I admire the president’s conviction when it comes to his sense of right and wrong, but I do think that such rigid conviction is, in a perverse way, limiting his vision and understanding of complex problems—specifically the balance between a lawful society and individual freedoms. The Bush administration has consistently opted to tip the balance away from the latter.

Most recently, the Justice Department subpoenaed six hospitals for medical records of patients who had what some call "partial-birth abortions." Attorney General John Ashcroft has said that the subpoenas are necessary in order to defend a new law prohibiting the medical procedure also known as "intact dilation and extraction." A group of doctors has challenged the law in court, arguing that it prevents them from doing medically necessary abortions. But the Bush administration wants to examine the cases to determine for themselves what exactly is "medically necessary." To do that they want to sift through hundreds of patients’ medical records over the course of the last three years.

Individual rights, like privacy or due process, should never be compromised unless there is some extraordinarily compelling reason. Defending an abortion law that was controversial in the first place is not a compelling reason.

Many argue that national security is one of those compelling reasons. In the abstract I would agree, but the gerrymandering around civil liberties in the name of national security has become self-defeating.

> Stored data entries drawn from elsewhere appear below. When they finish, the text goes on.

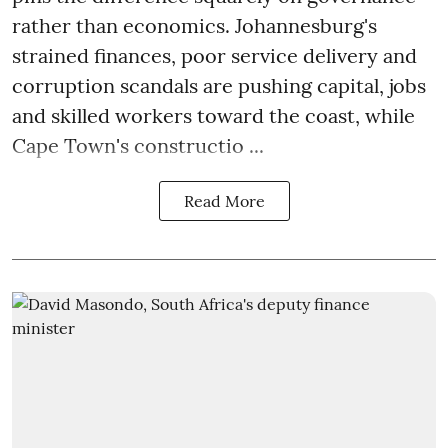
rather than economics. Johannesburg's
strained finances, poor service delivery and
corruption scandals are pushing capital, jobs
and skilled workers toward the coast, while
Cape Town's constructio ...
Read More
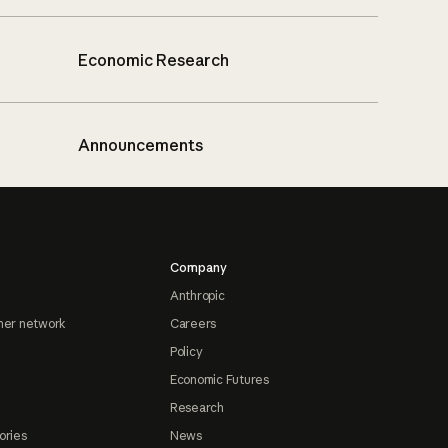
Economic Research
Announcements
Company
Anthropic
ner network
Careers
Policy
Economic Futures
Research
ories
News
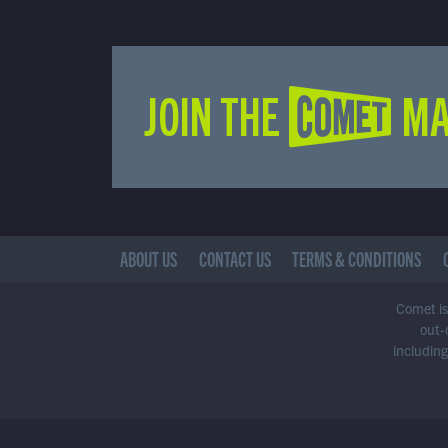
JOIN THE COMET MA
ABOUT US
CONTACT US
TERMS & CONDITIONS
Comet is 
out-
including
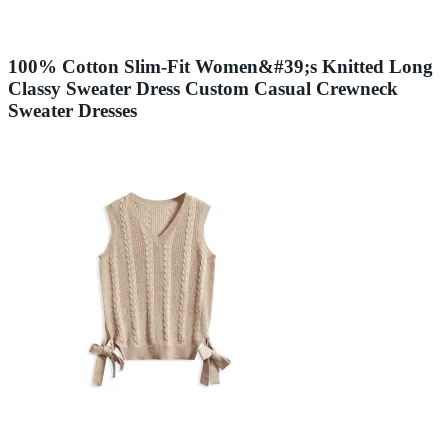
100% Cotton Slim-Fit Women&#39;s Knitted Long
Classy Sweater Dress Custom Casual Crewneck
Sweater Dresses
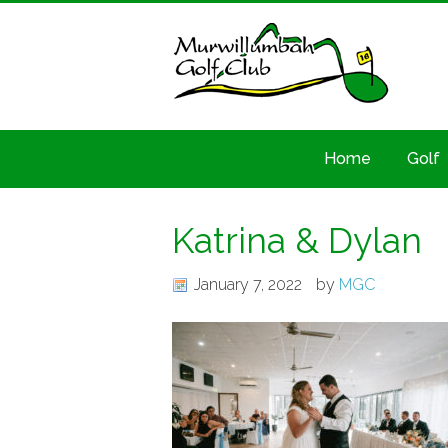
Home
Golf
Katrina & Dylan
January 7, 2022
by
MGC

The CAPPS II system, coming this summer, is the administration’s effort to ferret out security risks on commercial airlines. Every passenger’s name, address and phone number will be fed into a computer, then run through huge consumer databases maintained by the LexisNexis Group and the Acxiom Corporation. That cross-referenced information is then checked against military and terrorist intelligence. A passenger will then be assigned a designation: regular screening, extra screening or apprehend. Every single piece of electronic information about a person will be analyzed and processed, then sent zinging from computer to computer.

The privacy concerns associated with the computer age are not that computers can store large amounts of personal data. The great concern has always been that someday, which seems to be upon us, large computer systems could share and integrate information about people. It’s the communication between systems that threatens privacy.

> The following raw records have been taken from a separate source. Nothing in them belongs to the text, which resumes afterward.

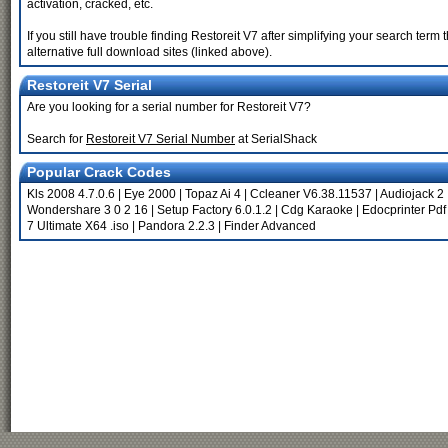
activation, cracked, etc.
If you still have trouble finding Restoreit V7 after simplifying your search te
alternative full download sites (linked above).
Restoreit V7 Serial
Are you looking for a serial number for Restoreit V7?
Search for
Restoreit V7 Serial Number
at SerialShack
Popular Crack Codes
Kls 2008 4.7.0.6
|
Eye 2000
|
Topaz Ai 4
|
Ccleaner V6.38.11537
|
Audiojack 2
Wondershare 3 0 2 16
|
Setup Factory 6.0.1.2
|
Cdg Karaoke
|
Edocprinter Pdf
7 Ultimate X64 .iso
|
Pandora 2.2.3
|
Finder Advanced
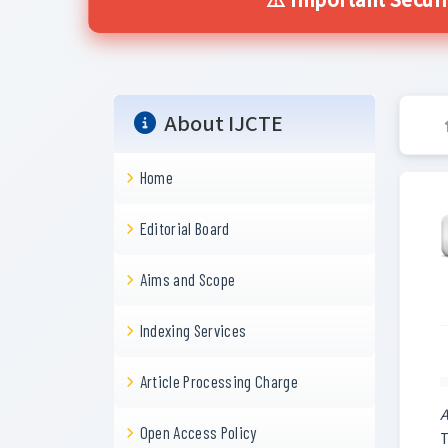
⚠️ Important Securi
About IJCTE
Home
Editorial Board
Aims and Scope
Indexing Services
Article Processing Charge
A
Open Access Policy
T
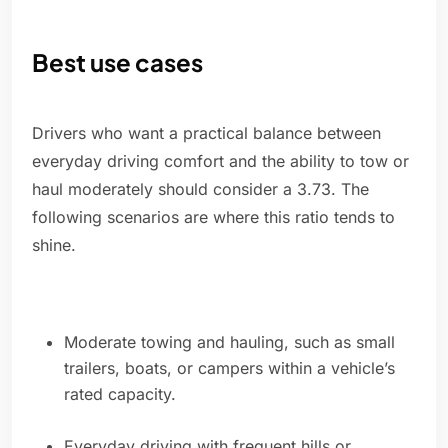
Best use cases
Drivers who want a practical balance between
everyday driving comfort and the ability to tow or
haul moderately should consider a 3.73. The
following scenarios are where this ratio tends to
shine.
Moderate towing and hauling, such as small
trailers, boats, or campers within a vehicle’s
rated capacity.
Everyday driving with frequent hills or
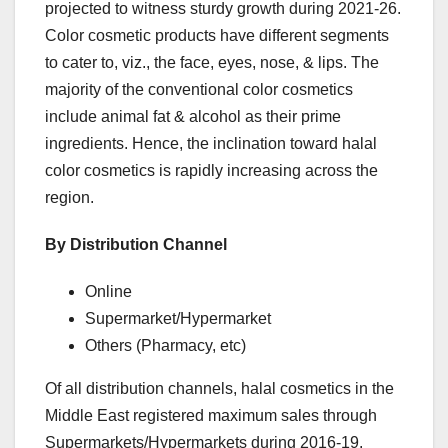
projected to witness sturdy growth during 2021-26.
Color cosmetic products have different segments
to cater to, viz., the face, eyes, nose, & lips. The
majority of the conventional color cosmetics
include animal fat & alcohol as their prime
ingredients. Hence, the inclination toward halal
color cosmetics is rapidly increasing across the
region.
By Distribution Channel
Online
Supermarket/Hypermarket
Others (Pharmacy, etc)
Of all distribution channels, halal cosmetics in the
Middle East registered maximum sales through
Supermarkets/Hypermarkets during 2016-19.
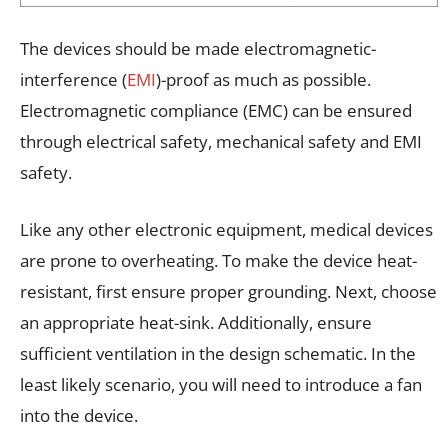
The devices should be made electromagnetic-
interference (
EMI
)-proof as much as possible.
Electromagnetic compliance (EMC) can be ensured
through electrical safety, mechanical safety and EMI
safety.
Like any other electronic equipment, medical devices
are prone to overheating. To make the device heat-
resistant, first ensure proper grounding. Next, choose
an appropriate heat-sink. Additionally, ensure
sufficient ventilation in the design schematic. In the
least likely scenario, you will need to introduce a fan
into the device.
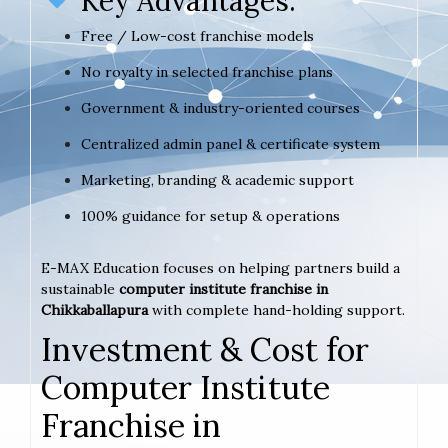
Key Advantages:
Free / Low-cost franchise models
No royalty in selected franchise plans
Government & industry-oriented courses
Centralized admin panel & certificate system
Marketing, branding & academic support
100% guidance for setup & operations
E-MAX Education focuses on helping partners build a
sustainable
computer institute franchise in
Chikkaballapura
with complete hand-holding support.
Investment & Cost for
Computer Institute
Franchise in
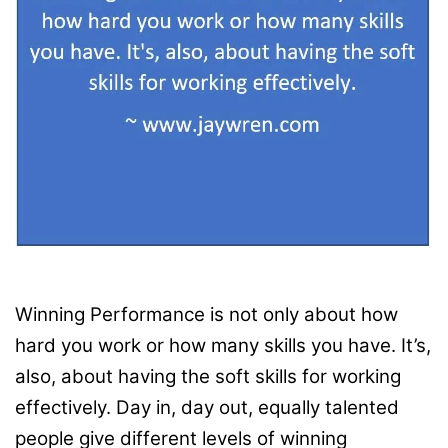
Winning Performance is not only about how
hard you work or how many skills you have. It’s,
also, about having the soft skills for working
effectively. Day in, day out, equally talented
people give different levels of winning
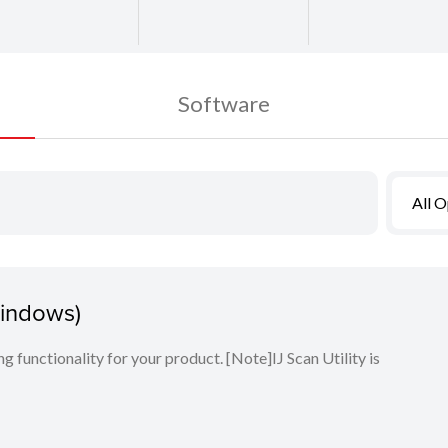
Software
All 
Windows)
ng functionality for your product. [Note]IJ Scan Utility is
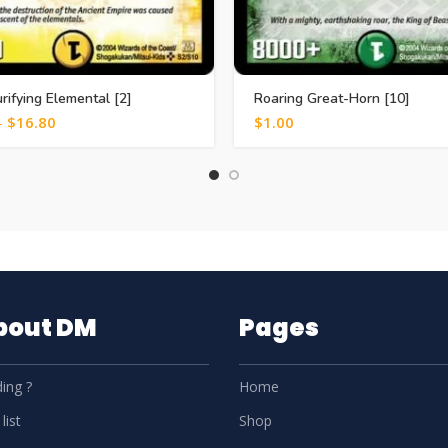
urifying Elemental [2]
Roaring Great-Horn [10]
–
$
16.80
$
1.00
About DM
Pages
ing ?
Home
list
Shop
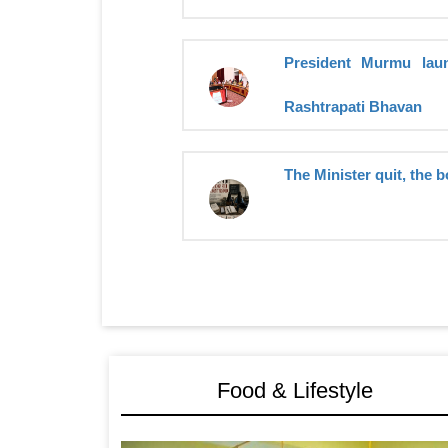
President Murmu launc
Rashtrapati Bhavan
The Minister quit, the b
Food & Lifestyle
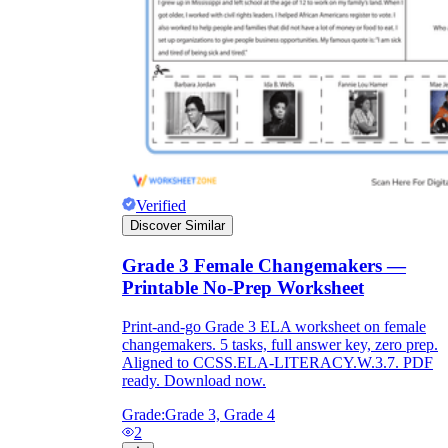
Verified
Discover Similar
Grade 3 Female Changemakers —
Printable No-Prep Worksheet
Print-and-go Grade 3 ELA worksheet on female
changemakers. 5 tasks, full answer key, zero prep.
Aligned to CCSS.ELA-LITERACY.W.3.7. PDF
ready. Download now.
Grade:
Grade 3, Grade 4
2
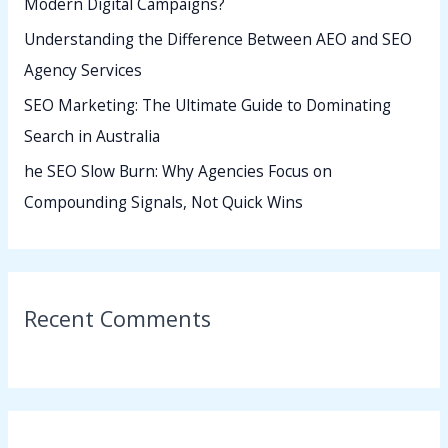
Modern Digital Campaigns?
:
Understanding the Difference Between AEO and SEO
Agency Services
SEO Marketing: The Ultimate Guide to Dominating
Search in Australia
he SEO Slow Burn: Why Agencies Focus on
Compounding Signals, Not Quick Wins
Recent Comments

Still worse is what is taking place at the Guantánamo Bay naval base in Cuba. While the number of prisoners held at the naval base at Guantánamo Bay, Cuba, is relatively small—just under 700—the issues continue to get bigger.

It is no accident, nor an ill-thought plan, that all of the prisoners in the war on terror are on a 45-square mile patch of Caribbean coastline. Like the war on terror, the base at Guantánamo Bay and the rules that govern it fall into a nebulous zone of sovereignty.

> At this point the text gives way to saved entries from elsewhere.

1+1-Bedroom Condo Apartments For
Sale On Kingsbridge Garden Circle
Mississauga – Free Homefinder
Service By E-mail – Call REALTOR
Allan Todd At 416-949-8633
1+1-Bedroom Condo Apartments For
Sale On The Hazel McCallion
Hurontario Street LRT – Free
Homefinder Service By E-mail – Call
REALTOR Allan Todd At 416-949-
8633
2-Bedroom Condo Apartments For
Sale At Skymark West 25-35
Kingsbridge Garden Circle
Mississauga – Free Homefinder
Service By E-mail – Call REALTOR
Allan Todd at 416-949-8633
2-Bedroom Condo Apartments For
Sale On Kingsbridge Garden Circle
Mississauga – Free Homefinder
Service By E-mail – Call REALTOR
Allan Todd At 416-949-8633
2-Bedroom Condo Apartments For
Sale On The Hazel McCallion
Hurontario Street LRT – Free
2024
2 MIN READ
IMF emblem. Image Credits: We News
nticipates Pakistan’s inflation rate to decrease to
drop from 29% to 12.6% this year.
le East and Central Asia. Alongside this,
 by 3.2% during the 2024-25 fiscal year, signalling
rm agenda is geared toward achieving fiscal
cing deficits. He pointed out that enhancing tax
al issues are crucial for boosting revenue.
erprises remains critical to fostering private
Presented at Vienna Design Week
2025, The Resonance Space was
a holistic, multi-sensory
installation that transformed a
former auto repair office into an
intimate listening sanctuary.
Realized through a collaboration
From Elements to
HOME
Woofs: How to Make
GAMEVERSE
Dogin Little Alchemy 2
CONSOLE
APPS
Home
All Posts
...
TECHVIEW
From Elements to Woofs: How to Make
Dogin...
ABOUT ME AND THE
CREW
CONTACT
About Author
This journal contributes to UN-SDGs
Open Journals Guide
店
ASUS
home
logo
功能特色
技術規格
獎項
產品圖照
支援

Curiously enough, Cuba fought alongside the U.S. in the Spanish-American War of 1898. When the Spanish were kicked off the tiny island, the American forces just stayed. In 1903, Cuba agreed to lease the land to us, in perpetuity.

So, while we control the base, it is not technically U.S. soil. Do our laws of criminal justice apply there? Maybe, maybe not. What’s more, those brought there have been labeled "unlawful combatants," not prisoners of war, which would afford them some internationally-recognized rights. Even prisoners of war are allowed a hearing of their individual cases.

The end result is that people can be held at Guantánamo Bay without charges, without access to counsel and for an unspecified time. Some have been held for two years now. To make matters worse, no one is allowed to even know the names of who is in there. Perhaps the primary purpose of our enumerated rights is to provide a foil to the prosecutorial arm of the justice system. The tension between the two provides a means to truth. The adversarial nature of those forces is intentional—they work against each other simply with the aim of finding justice for any given situation.

As serious and threatening as this war on terror is, we can’t just win it by destroying or locking up all the bad guys. We also have to preserve the belief that the system will muddle its way towards truth.